● **PROVIDED RECORDS**
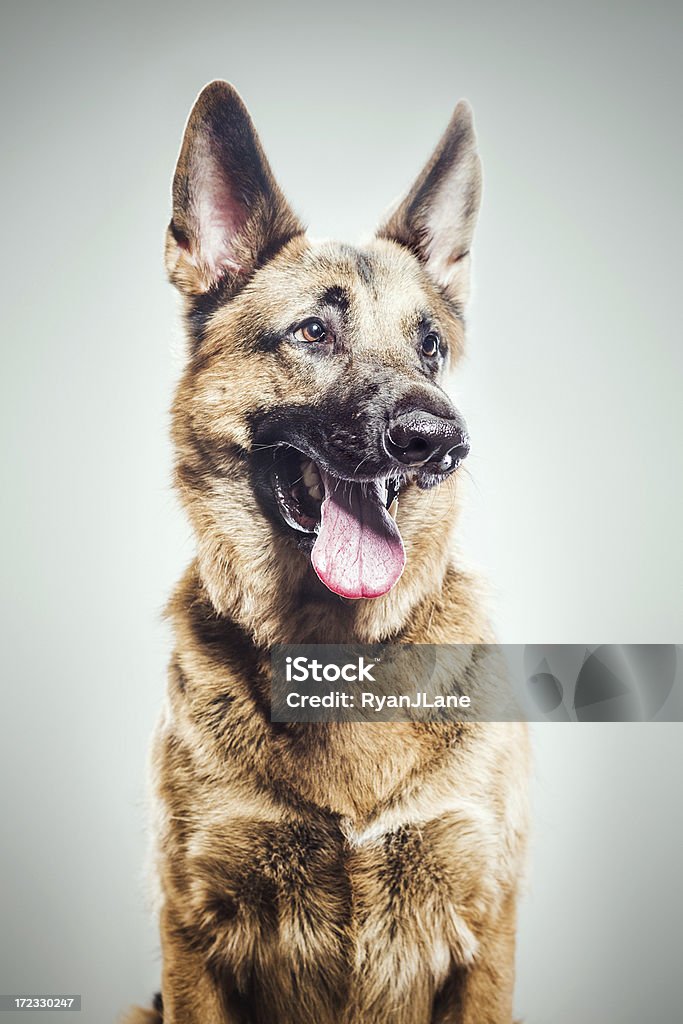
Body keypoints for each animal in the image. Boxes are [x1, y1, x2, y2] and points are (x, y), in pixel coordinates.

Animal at [125, 81, 532, 1024]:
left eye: (431, 345)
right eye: (313, 332)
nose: (439, 439)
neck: (335, 651)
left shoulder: (484, 932)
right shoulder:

● **BRIEF**
Your answer should be a precise transcript of the entries, minus the pictures.

● **RESPONSE TO THE EXERCISE**
Body keypoints for each animal in the image. Boxes are [x1, y1, x2, y2] and points are (x, y), in pixel coordinates.

Animal at [125, 81, 532, 1024]:
left eye: (431, 345)
right eye: (313, 332)
nose: (439, 439)
neck: (335, 651)
left shoulder: (484, 932)
right shoulder:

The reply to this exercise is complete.